Austen viveu em um contexto em que mulheres eram afastadas da política e da vida pública. Como ela conseguiu ser publicada e ganhar tanto prestígio, mesmo expondo suas críticas?

Dois fatores contribuíram para Jane Austen passar pelo crivo machista daquele contexto: primeiro, porque era mestre em esconder seus comentários e suas críticas em histórias românticas, enquanto outras eram criticadas por tornar as próprias críticas explícitas demais. Austen, por outro lado, colecionava críticas positivas, e acho que isso me cativa sobre ela – foi capaz de subverter o sistema, e “enganar” a crítica para fazer circular o que pensava. O segundo fator que permitiu sua publicação é o fato de que pelo menos três de seus romances – A Abadia de Northanger, Razão e sensibilidade e Orgulho e preconceito – foram publicados muito tempo depois de terem sido escritos, às vezes com uma década de atraso, o que apagava ou descontextualizava muitas de suas referências políticas, fazendo com que parecessem apenas romances superficiais. Não eram. Isso fica muito claro em Mansfield Park, no qual o tema político não tinha como ser calado. 

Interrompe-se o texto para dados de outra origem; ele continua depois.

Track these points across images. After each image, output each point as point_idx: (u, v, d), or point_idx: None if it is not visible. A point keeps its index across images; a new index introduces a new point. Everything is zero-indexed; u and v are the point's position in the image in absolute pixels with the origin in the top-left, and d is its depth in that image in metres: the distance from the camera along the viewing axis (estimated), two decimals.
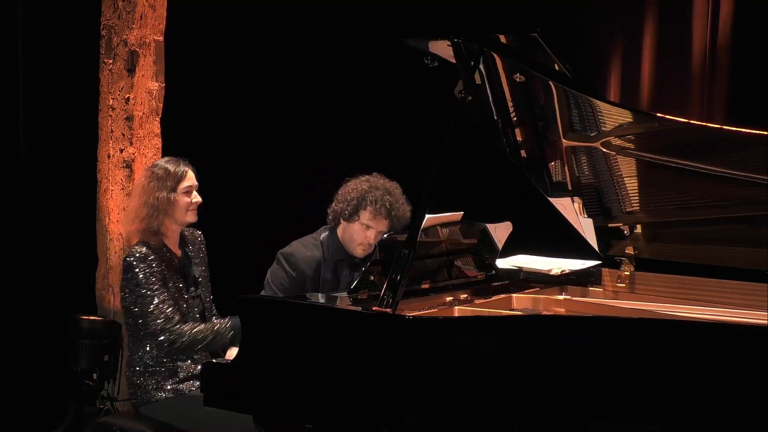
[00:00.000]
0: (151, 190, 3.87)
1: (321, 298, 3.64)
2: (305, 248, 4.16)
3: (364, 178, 4.17)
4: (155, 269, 3.81)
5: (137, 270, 3.79)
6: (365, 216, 4.09)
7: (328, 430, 3.35)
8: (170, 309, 3.79)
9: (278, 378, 3.38)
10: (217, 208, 5.19)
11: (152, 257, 3.81)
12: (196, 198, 3.95)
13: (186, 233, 4.04)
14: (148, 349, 3.82)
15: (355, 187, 4.14)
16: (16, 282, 5.25)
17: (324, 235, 4.20)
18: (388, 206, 4.07)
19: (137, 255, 3.80)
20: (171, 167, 3.92)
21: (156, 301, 3.78)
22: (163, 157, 4.05)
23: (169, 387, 3.81)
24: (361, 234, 4.10)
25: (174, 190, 3.88)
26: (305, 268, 4.09)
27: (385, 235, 3.64)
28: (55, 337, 5.00)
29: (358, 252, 4.13)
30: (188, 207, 3.92)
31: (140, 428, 3.80)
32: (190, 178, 3.94)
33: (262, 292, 4.11)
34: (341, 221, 4.15)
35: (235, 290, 3.85)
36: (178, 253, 3.96)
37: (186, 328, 3.80)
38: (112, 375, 4.81)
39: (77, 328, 4.73)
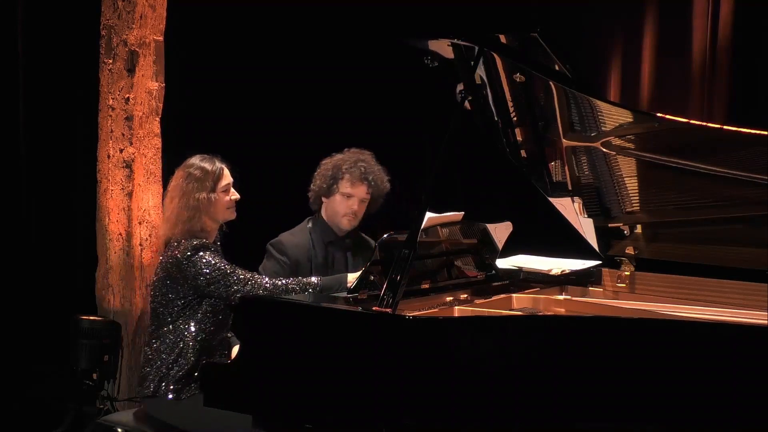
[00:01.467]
0: (190, 191, 3.83)
1: (321, 299, 3.64)
2: (293, 235, 4.19)
3: (336, 154, 4.22)
4: (217, 251, 3.82)
5: (202, 254, 3.75)
6: (344, 185, 4.13)
7: (328, 430, 3.35)
8: (247, 272, 3.78)
9: (278, 378, 3.39)
10: None
11: (210, 245, 3.81)
12: (235, 195, 3.93)
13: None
14: (204, 325, 3.81)
15: (327, 161, 4.20)
16: (17, 282, 5.25)
17: (310, 222, 4.24)
18: (363, 170, 4.13)
19: (195, 243, 3.76)
20: (207, 166, 3.88)
21: (232, 269, 3.76)
22: (198, 155, 3.96)
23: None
24: (344, 204, 4.14)
25: (213, 190, 3.85)
26: (296, 253, 4.12)
27: (385, 235, 3.65)
28: (55, 337, 5.00)
29: (344, 223, 4.16)
30: (228, 205, 3.91)
31: (140, 428, 3.80)
32: (227, 176, 3.92)
33: None
34: (322, 199, 4.19)
35: None
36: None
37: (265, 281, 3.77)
38: (112, 375, 4.81)
39: (77, 328, 4.73)
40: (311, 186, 4.23)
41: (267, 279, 3.79)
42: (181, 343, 3.77)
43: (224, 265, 3.76)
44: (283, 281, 3.79)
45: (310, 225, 4.24)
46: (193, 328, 3.79)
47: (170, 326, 3.80)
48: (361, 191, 4.14)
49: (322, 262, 4.16)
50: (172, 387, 3.75)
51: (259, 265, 4.16)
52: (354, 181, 4.13)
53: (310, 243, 4.17)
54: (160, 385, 3.76)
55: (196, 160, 3.92)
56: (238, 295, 3.69)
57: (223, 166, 3.92)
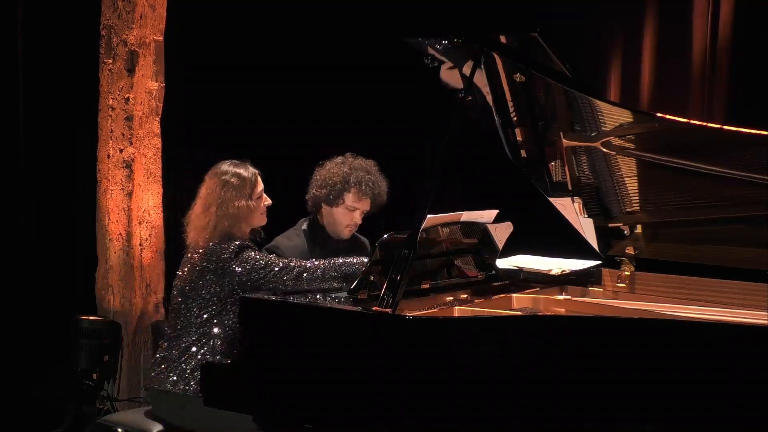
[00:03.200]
0: (229, 199, 3.79)
1: (321, 298, 3.64)
2: (288, 239, 4.18)
3: (339, 160, 4.18)
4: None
5: (247, 252, 3.73)
6: (350, 198, 4.11)
7: (328, 430, 3.35)
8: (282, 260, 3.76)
9: (278, 378, 3.39)
10: None
11: (250, 243, 3.82)
12: (268, 201, 3.93)
13: None
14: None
15: (334, 171, 4.15)
16: (17, 282, 5.25)
17: (305, 225, 4.23)
18: (371, 185, 4.12)
19: (238, 243, 3.75)
20: (243, 173, 3.85)
21: (273, 258, 3.75)
22: (227, 161, 3.92)
23: None
24: (347, 216, 4.13)
25: (251, 197, 3.84)
26: (293, 256, 4.09)
27: (385, 236, 3.65)
28: (55, 337, 5.01)
29: (346, 234, 4.17)
30: (262, 211, 3.91)
31: (140, 428, 3.80)
32: (260, 181, 3.90)
33: None
34: (323, 206, 4.17)
35: None
36: None
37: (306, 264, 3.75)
38: (112, 375, 4.81)
39: (77, 328, 4.74)
40: (311, 190, 4.18)
41: (306, 263, 3.74)
42: (209, 342, 3.76)
43: (270, 258, 3.75)
44: (320, 264, 3.74)
45: (305, 227, 4.23)
46: (219, 329, 3.77)
47: (199, 328, 3.77)
48: (366, 205, 4.14)
49: None
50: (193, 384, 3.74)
51: None
52: (362, 196, 4.11)
53: (306, 246, 4.16)
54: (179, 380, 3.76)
55: (229, 167, 3.88)
56: (287, 281, 3.68)
57: (257, 171, 3.90)
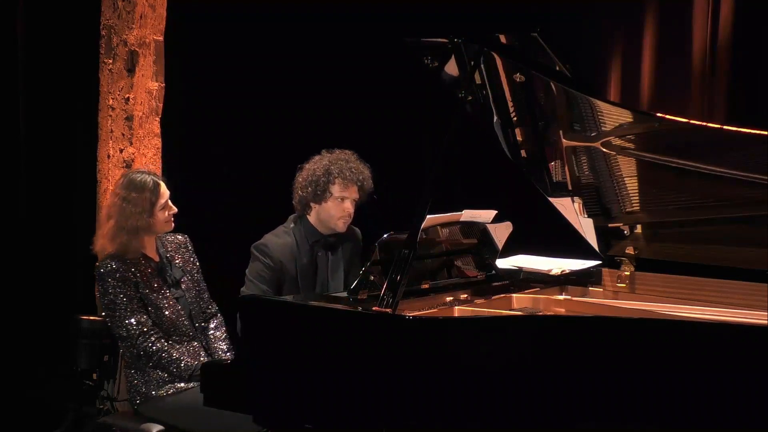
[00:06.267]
0: (128, 215, 3.85)
1: (321, 298, 3.64)
2: (277, 237, 4.19)
3: (317, 158, 4.21)
4: (127, 282, 3.84)
5: (109, 282, 3.83)
6: (336, 189, 4.12)
7: (328, 431, 3.35)
8: (146, 326, 3.84)
9: (278, 378, 3.39)
10: (218, 208, 5.18)
11: (123, 269, 3.84)
12: (173, 209, 3.95)
13: (165, 237, 4.04)
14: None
15: (314, 167, 4.17)
16: (16, 282, 5.24)
17: (293, 223, 4.23)
18: (354, 171, 4.13)
19: (108, 269, 3.84)
20: (146, 183, 3.89)
21: (130, 316, 3.84)
22: (135, 170, 4.07)
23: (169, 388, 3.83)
24: (339, 207, 4.14)
25: (152, 213, 3.88)
26: (280, 255, 4.11)
27: (384, 236, 3.65)
28: (55, 337, 5.00)
29: (341, 226, 4.17)
30: (166, 220, 3.93)
31: (140, 428, 3.80)
32: (165, 193, 3.93)
33: (243, 289, 4.11)
34: (312, 205, 4.18)
35: (236, 290, 3.86)
36: (156, 257, 3.98)
37: (162, 347, 3.84)
38: (112, 375, 4.80)
39: (77, 328, 4.72)
40: (296, 193, 4.20)
41: (148, 342, 3.85)
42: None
43: (122, 312, 3.86)
44: (165, 353, 3.84)
45: (293, 225, 4.23)
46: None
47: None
48: (353, 192, 4.15)
49: (307, 263, 4.16)
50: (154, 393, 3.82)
51: (245, 268, 4.17)
52: (347, 183, 4.12)
53: (294, 244, 4.17)
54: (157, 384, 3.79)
55: (134, 176, 3.94)
56: (123, 343, 3.90)
57: (160, 181, 3.93)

Por que a maior parte das pessoas lê Austen apenas como uma autora romântica, sem compreender o lado político e crítico?

Ela realmente escreveu duas das histórias românticas modernas mais famosas de que se tem notícia: Orgulho e Preconceito e Persuasão. As pessoas não estão erradas em considerá-la uma grande autora de histórias de amor – mesmo que algumas de suas tramas sejam um pouco perturbadoras para os dias atuais, como casamentos entre primos ou homens apaixonados por meninas de 13 anos. Mas acredito que os romances de Austen podem ser políticos e românticos, essas duas características não são excludentes. Só acho que é possível, e que deveríamos lançar este olhar mais crítico sobre sua obra, e entender que ela não é apenas romântica.

Por que deveríamos ler Jane Austen hoje em dia? O que ela tem a dizer, especialmente para as mulheres?

Porque ela é uma escritora brilhante! E porque ela mostra que o pessoal é político e que o político é pessoal. Ela leva experiências de vida femininas a sério – o que, infelizmente, poucos autores fazem, mesmo hoje em dia -, e mostra como uma baronesa, por exemplo, era parecida com uma empregada doméstica em termos de feminilidade, desejos e exclusão por gênero.